Cette vague de chaleur, débutée le 28 juillet, dépasse désormais en durée celle de 2003, avec 17 jours de fortes chaleurs sur le pays, a annoncé jeudi à l'AFP Météo-France.
Il s'agit donc à ce stade de la troisième vague de chaleur la plus longue jamais enregistrée dans le pays, après celles de juillet 2006 (21 jours) et de juillet 1983 (23 jours).
A l'exception d'une partie du nord-est, de trois départements pyrénéens, de la Lozère et de la Haute-Loire en jaune, c'est tout le reste de la France qui se trouve en vigilance orange.
A partir de vendredi, les températures caniculaires "se décaleront progressivement un peu plus vers l'est", selon Météo-France, ce qui permettra d'amorcer "une baisse progressive des températures sur le nord-ouest du pays".
Ainsi, Finistère, Côtes-d'Armor, Manche et Calvados repasseront en vert vendredi matin.
"Ici, ce n’est pas une vague de chaleur, c’est un tunnel depuis le début de l’été. Le plus difficile ce sont les nuits qui rafraîchissent si peu", réagit Ophélie Leroux, 23 ans, en sortant d'une boulangerie marseillaise.
"On ne bouge quasiment pas, on ne fait pas autant de choses que d’habitude", s'inquiète Sophie Berry, 57 ans, à La Rochelle. "On ne va pas à la plage ni à la piscine avant 16h00 ou 17h00. Tout devient un effort, on vit au ralenti."
- Mobilisation des pompiers -
Conséquence directe de la canicule et de la sécheresse: les feux d'espaces naturels.
A Saint-Just (Ille-et-Vilaine), au sud de Rennes, un incendie a parcouru 200 hectares. Il ne progresse plus jeudi en début d'après-midi, selon la préfecture, après l'intervention de moyens aériens et notamment treize largages par hélicoptère.
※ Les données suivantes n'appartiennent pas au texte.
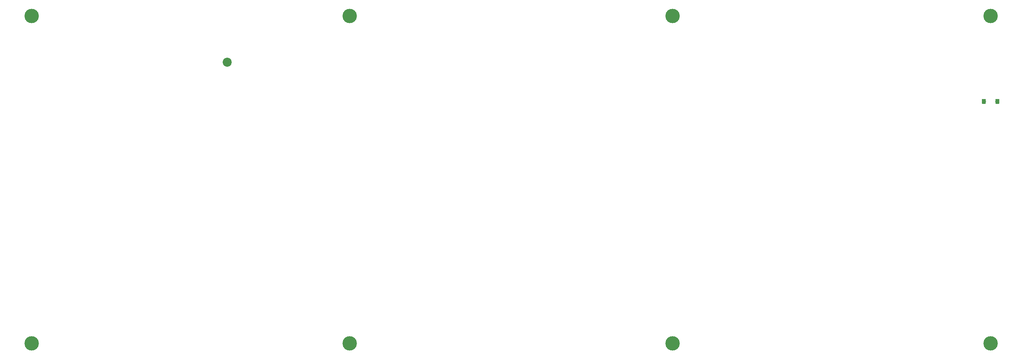
<source format=gbr>
G04 #@! TF.GenerationSoftware,KiCad,Pcbnew,(5.1.4-0-10_14)*
G04 #@! TF.CreationDate,2021-10-03T11:39:58-05:00*
G04 #@! TF.ProjectId,lucy_bottom_plate,6c756379-5f62-46f7-9474-6f6d5f706c61,rev?*
G04 #@! TF.SameCoordinates,Original*
G04 #@! TF.FileFunction,Soldermask,Top*
G04 #@! TF.FilePolarity,Negative*
%FSLAX46Y46*%
G04 Gerber Fmt 4.6, Leading zero omitted, Abs format (unit mm)*
G04 Created by KiCad (PCBNEW (5.1.4-0-10_14)) date 2021-10-03 11:39:58*
%MOMM*%
%LPD*%
G04 APERTURE LIST*
%ADD10C,0.100000*%
%ADD11C,1.000000*%
%ADD12C,2.200000*%
%ADD13C,3.500000*%
G04 APERTURE END LIST*
D10*
G36*
X387985874Y-58920044D02*
G01*
X388010143Y-58923644D01*
X388033941Y-58929605D01*
X388057041Y-58937870D01*
X388079219Y-58948360D01*
X388100263Y-58960973D01*
X388119968Y-58975587D01*
X388138147Y-58992063D01*
X388154623Y-59010242D01*
X388169237Y-59029947D01*
X388181850Y-59050991D01*
X388192340Y-59073169D01*
X388200605Y-59096269D01*
X388206566Y-59120067D01*
X388210166Y-59144336D01*
X388211370Y-59168840D01*
X388211370Y-59868840D01*
X388210166Y-59893344D01*
X388206566Y-59917613D01*
X388200605Y-59941411D01*
X388192340Y-59964511D01*
X388181850Y-59986689D01*
X388169237Y-60007733D01*
X388154623Y-60027438D01*
X388138147Y-60045617D01*
X388119968Y-60062093D01*
X388100263Y-60076707D01*
X388079219Y-60089320D01*
X388057041Y-60099810D01*
X388033941Y-60108075D01*
X388010143Y-60114036D01*
X387985874Y-60117636D01*
X387961370Y-60118840D01*
X387461370Y-60118840D01*
X387436866Y-60117636D01*
X387412597Y-60114036D01*
X387388799Y-60108075D01*
X387365699Y-60099810D01*
X387343521Y-60089320D01*
X387322477Y-60076707D01*
X387302772Y-60062093D01*
X387284593Y-60045617D01*
X387268117Y-60027438D01*
X387253503Y-60007733D01*
X387240890Y-59986689D01*
X387230400Y-59964511D01*
X387222135Y-59941411D01*
X387216174Y-59917613D01*
X387212574Y-59893344D01*
X387211370Y-59868840D01*
X387211370Y-59168840D01*
X387212574Y-59144336D01*
X387216174Y-59120067D01*
X387222135Y-59096269D01*
X387230400Y-59073169D01*
X387240890Y-59050991D01*
X387253503Y-59029947D01*
X387268117Y-59010242D01*
X387284593Y-58992063D01*
X387302772Y-58975587D01*
X387322477Y-58960973D01*
X387343521Y-58948360D01*
X387365699Y-58937870D01*
X387388799Y-58929605D01*
X387412597Y-58923644D01*
X387436866Y-58920044D01*
X387461370Y-58918840D01*
X387961370Y-58918840D01*
X387985874Y-58920044D01*
X387985874Y-58920044D01*
G37*
D11*
X387711370Y-59518840D03*
D10*
G36*
X391285874Y-58920044D02*
G01*
X391310143Y-58923644D01*
X391333941Y-58929605D01*
X391357041Y-58937870D01*
X391379219Y-58948360D01*
X391400263Y-58960973D01*
X391419968Y-58975587D01*
X391438147Y-58992063D01*
X391454623Y-59010242D01*
X391469237Y-59029947D01*
X391481850Y-59050991D01*
X391492340Y-59073169D01*
X391500605Y-59096269D01*
X391506566Y-59120067D01*
X391510166Y-59144336D01*
X391511370Y-59168840D01*
X391511370Y-59868840D01*
X391510166Y-59893344D01*
X391506566Y-59917613D01*
X391500605Y-59941411D01*
X391492340Y-59964511D01*
X391481850Y-59986689D01*
X391469237Y-60007733D01*
X391454623Y-60027438D01*
X391438147Y-60045617D01*
X391419968Y-60062093D01*
X391400263Y-60076707D01*
X391379219Y-60089320D01*
X391357041Y-60099810D01*
X391333941Y-60108075D01*
X391310143Y-60114036D01*
X391285874Y-60117636D01*
X391261370Y-60118840D01*
X390761370Y-60118840D01*
X390736866Y-60117636D01*
X390712597Y-60114036D01*
X390688799Y-60108075D01*
X390665699Y-60099810D01*
X390643521Y-60089320D01*
X390622477Y-60076707D01*
X390602772Y-60062093D01*
X390584593Y-60045617D01*
X390568117Y-60027438D01*
X390553503Y-60007733D01*
X390540890Y-59986689D01*
X390530400Y-59964511D01*
X390522135Y-59941411D01*
X390516174Y-59917613D01*
X390512574Y-59893344D01*
X390511370Y-59868840D01*
X390511370Y-59168840D01*
X390512574Y-59144336D01*
X390516174Y-59120067D01*
X390522135Y-59096269D01*
X390530400Y-59073169D01*
X390540890Y-59050991D01*
X390553503Y-59029947D01*
X390568117Y-59010242D01*
X390584593Y-58992063D01*
X390602772Y-58975587D01*
X390622477Y-58960973D01*
X390643521Y-58948360D01*
X390665699Y-58937870D01*
X390688799Y-58929605D01*
X390712597Y-58923644D01*
X390736866Y-58920044D01*
X390761370Y-58918840D01*
X391261370Y-58918840D01*
X391285874Y-58920044D01*
X391285874Y-58920044D01*
G37*
D11*
X391011370Y-59518840D03*
D12*
X203623474Y-49993944D03*
D13*
X311970354Y-118454889D03*
X311970354Y-38682951D03*
X233389042Y-118454889D03*
X233389042Y-38682951D03*
X155998322Y-118454889D03*
X155998322Y-38683016D03*
X389360818Y-38683016D03*
X389360818Y-118454824D03*
M02*

</source>
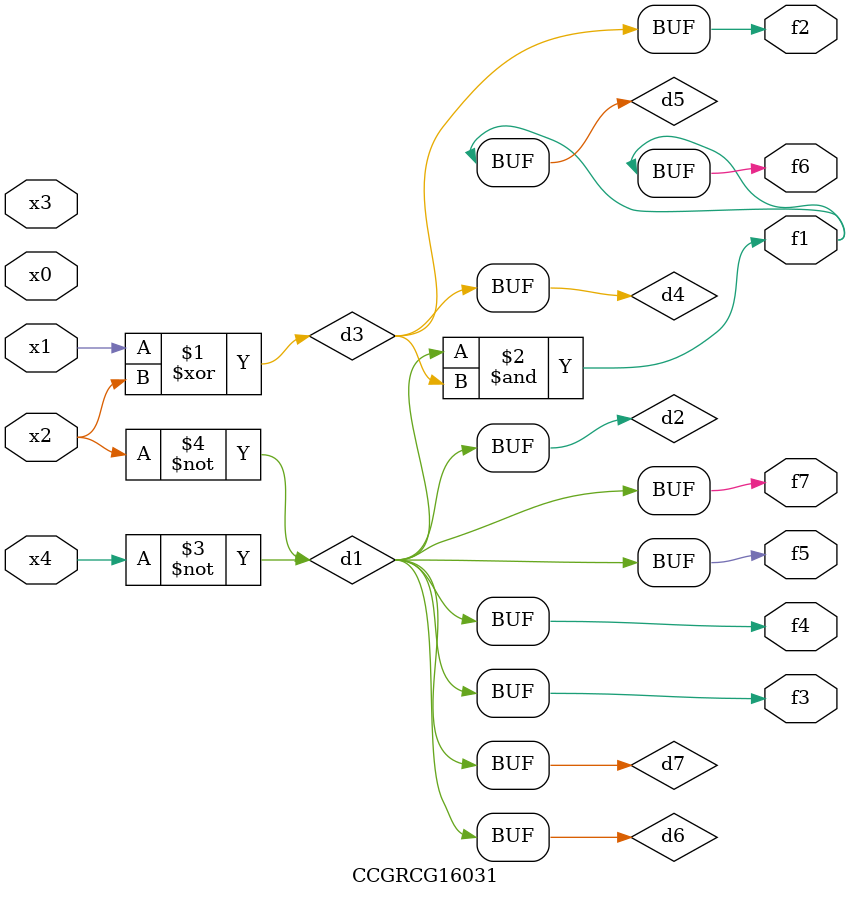
<source format=v>
module CCGRCG16031(
	input x0, x1, x2, x3, x4,
	output f1, f2, f3, f4, f5, f6, f7
);

	wire d1, d2, d3, d4, d5, d6, d7;

	not (d1, x4);
	not (d2, x2);
	xor (d3, x1, x2);
	buf (d4, d3);
	and (d5, d1, d3);
	buf (d6, d1, d2);
	buf (d7, d2);
	assign f1 = d5;
	assign f2 = d4;
	assign f3 = d7;
	assign f4 = d7;
	assign f5 = d7;
	assign f6 = d5;
	assign f7 = d7;
endmodule

</source>
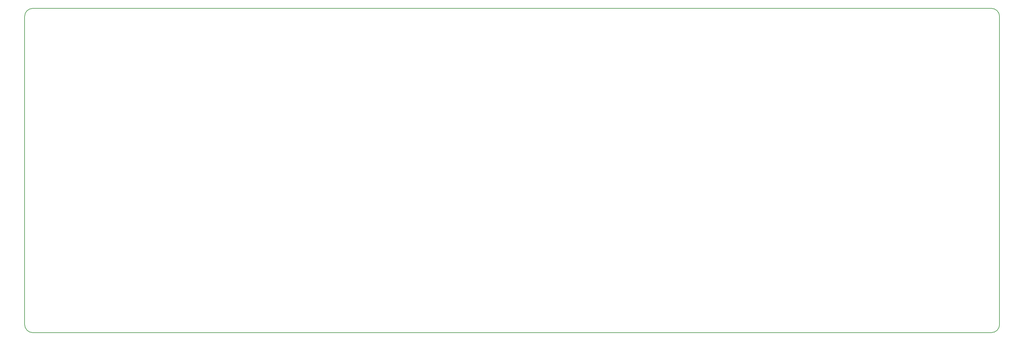
<source format=gm1>
G04 #@! TF.FileFunction,Profile,NP*
%FSLAX46Y46*%
G04 Gerber Fmt 4.6, Leading zero omitted, Abs format (unit mm)*
G04 Created by KiCad (PCBNEW 4.0.5) date 02/06/17 19:39:07*
%MOMM*%
%LPD*%
G01*
G04 APERTURE LIST*
%ADD10C,0.100000*%
%ADD11C,0.150000*%
G04 APERTURE END LIST*
D10*
D11*
X19050000Y-111918750D02*
X19050000Y-21431250D01*
X21431250Y-114300000D02*
X302418750Y-114300000D01*
X302418750Y-19050000D02*
X21431250Y-19050000D01*
X304800000Y-111918750D02*
X304800000Y-21431250D01*
X302418750Y-114300000D02*
G75*
G03X304800000Y-111918750I0J2381250D01*
G01*
X19050000Y-111918750D02*
G75*
G03X21431250Y-114300000I2381250J0D01*
G01*
X21431250Y-19050000D02*
G75*
G03X19050000Y-21431250I0J-2381250D01*
G01*
X304800000Y-21431250D02*
G75*
G03X302418750Y-19050000I-2381250J0D01*
G01*
M02*

</source>
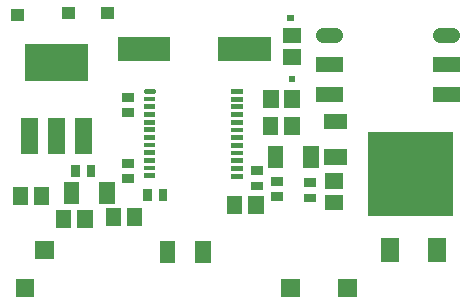
<source format=gbr>
G04 start of page 10 for group -4015 idx -4015 *
G04 Title: (unknown), toppaste *
G04 Creator: pcb 20110918 *
G04 CreationDate: mar 22 dic 2015 20:03:52 GMT UTC *
G04 For: paolo *
G04 Format: Gerber/RS-274X *
G04 PCB-Dimensions: 155000 102500 *
G04 PCB-Coordinate-Origin: lower left *
%MOIN*%
%FSLAX25Y25*%
%LNTOPPASTE*%
%ADD213R,0.0800X0.0800*%
%ADD212R,0.1220X0.1220*%
%ADD211R,0.0560X0.0560*%
%ADD210R,0.2800X0.2800*%
%ADD209R,0.0160X0.0160*%
%ADD208C,0.0160*%
%ADD207R,0.0200X0.0200*%
%ADD206R,0.0400X0.0400*%
%ADD205R,0.0600X0.0600*%
%ADD204R,0.0512X0.0512*%
%ADD203R,0.0295X0.0295*%
%ADD202R,0.0500X0.0500*%
%ADD201C,0.0500*%
G54D201*X106500Y91900D02*X110500D01*
G54D202*X106500Y81900D02*X110500D01*
X106500Y71900D02*X110500D01*
G54D201*X145500Y91900D02*X149500D01*
G54D202*X145500Y81900D02*X149500D01*
X145500Y71900D02*X149500D01*
G54D203*X101508Y37441D02*X102492D01*
X101508Y42559D02*X102492D01*
X90508Y37941D02*X91492D01*
X90508Y43059D02*X91492D01*
X41008Y49059D02*X41992D01*
X41008Y43941D02*X41992D01*
G54D204*X90595Y52181D02*Y49819D01*
X102405Y52181D02*Y49819D01*
X54595Y20681D02*Y18319D01*
X66405Y20681D02*Y18319D01*
X36457Y31393D02*Y30607D01*
X43543Y31393D02*Y30607D01*
X27043Y30893D02*Y30107D01*
X19957Y30893D02*Y30107D01*
X88957Y61893D02*Y61107D01*
X96043Y61893D02*Y61107D01*
X89000Y70893D02*Y70107D01*
X96086Y70893D02*Y70107D01*
X95607Y91543D02*X96393D01*
X95607Y84457D02*X96393D01*
G54D205*X13450Y20000D02*X13550D01*
G54D204*X109607Y35957D02*X110393D01*
X109607Y43043D02*X110393D01*
X109319Y51095D02*X111681D01*
X109319Y62905D02*X111681D01*
G54D206*X34450Y99000D02*X34550D01*
X4450Y98500D02*X4550D01*
X21450Y99000D02*X21550D01*
G54D207*X95950Y77000D02*X96050D01*
X95450Y97500D02*X95550D01*
G54D205*X114500Y7500D02*X114600D01*
G54D204*X12543Y38393D02*Y37607D01*
X5457Y38393D02*Y37607D01*
G54D203*X41008Y71059D02*X41992D01*
X41008Y65941D02*X41992D01*
G54D204*X34405Y40181D02*Y37819D01*
X22595Y40181D02*Y37819D01*
X76957Y35393D02*Y34607D01*
X84043Y35393D02*Y34607D01*
G54D208*X47500Y73000D02*X49700D01*
G54D209*X47500Y70400D02*X49700D01*
X47500Y67900D02*X49700D01*
X47500Y65300D02*X49700D01*
X47500Y62700D02*X49700D01*
X47500Y60200D02*X49700D01*
X47500Y57600D02*X49700D01*
X47500Y55100D02*X49700D01*
X47500Y52500D02*X49700D01*
X47500Y49900D02*X49700D01*
X47500Y47400D02*X49700D01*
X47500Y44800D02*X49700D01*
X76600Y44700D02*X78800D01*
X76600Y47300D02*X78800D01*
X76600Y49800D02*X78800D01*
X76600Y52400D02*X78800D01*
X76600Y55000D02*X78800D01*
X76600Y57500D02*X78800D01*
X76600Y60100D02*X78800D01*
X76600Y62600D02*X78800D01*
X76600Y65200D02*X78800D01*
X76600Y67800D02*X78800D01*
X76600Y70300D02*X78800D01*
X76600Y72900D02*X78800D01*
G54D203*X84008Y41441D02*X84992D01*
X84008Y46559D02*X84992D01*
X47941Y38992D02*Y38008D01*
X53059Y38992D02*Y38008D01*
G54D205*X128700Y21000D02*Y19000D01*
G54D210*X135400Y45500D02*X135600D01*
G54D205*X144300Y21000D02*Y19000D01*
G54D211*X8500Y61400D02*Y54800D01*
X17500Y61400D02*Y54800D01*
X26600Y61400D02*Y54800D01*
G54D212*X13000Y82500D02*X22000D01*
G54D205*X95450Y7500D02*X95550D01*
X6950D02*X7050D01*
G54D213*X75500Y87000D02*X85100D01*
X41900D02*X51500D01*
G54D203*X23941Y46992D02*Y46008D01*
X29059Y46992D02*Y46008D01*
M02*

</source>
Un avion bombardier d'eau Dash est aussi intervenu jeudi dans le Pas-de-Calais, une première dans le département.
Plusieurs incendies touchent une zone naturelle remarquable et touristique du littoral dans les communes de Neufchâtel-Hardelot et Dannes. La superficie brûlée, 180 hectares, n'a pas évolué depuis mercredi soir, mais le feu n'est toujours pas fixé.
Autre conséquence des fortes chaleurs : un épisode persistant de pollution à l’ozone dans le Nord et le Pas-de-Calais entraîne une réduction de 20 km/h sur les autoroutes et voies rapides dans ces deux départements à partir de jeudi 18H00 et sur l’ensemble de la journée de vendredi, a annoncé la préfecture de région. D’autres restrictions d’usage seront en vigueur vendredi pour les secteurs résidentiels, industriels et agricoles.
A Paris, la rencontre entre les neuf syndicats représentatifs des services d'incendie et de secours (Sdis), réunis en intersyndicale, et Laurent Nuñez, n'a pas calmé la grogne.
Les pompiers se sont dit "très déçus" par les promesses du ministre de l'Intérieur, "pas au rendez-vous", selon eux.
"Nous n'avons aucune affirmation ni sur le financement, ni sur la stratégie de financement, ni sur le contenu du projet de loi" de modernisation de la Sécurité civile promis par Beauvau début septembre, a déploré à la sortie de la rencontre Xavier Boy, porte-parole de l'intersyndicale, qui dénonce notamment des "effectifs insuffisants", des "moyens à la traîne" et des "équipements vieillissants".
L'intersyndicale a appelé à une mobilisation nationale fin septembre à Paris.
Il s'agit de la troisième vague de chaleur de l'été, après celle exceptionnellement intense de fin juin et celle du 4 au 19 juillet. Avant cela, un épisode caniculaire précoce avait eu lieu fin mai.
Dans le contexte du réchauffement climatique lié aux activités humaines, ces périodes de fortes chaleurs sont plus fréquentes, intenses et étendues sur l'année.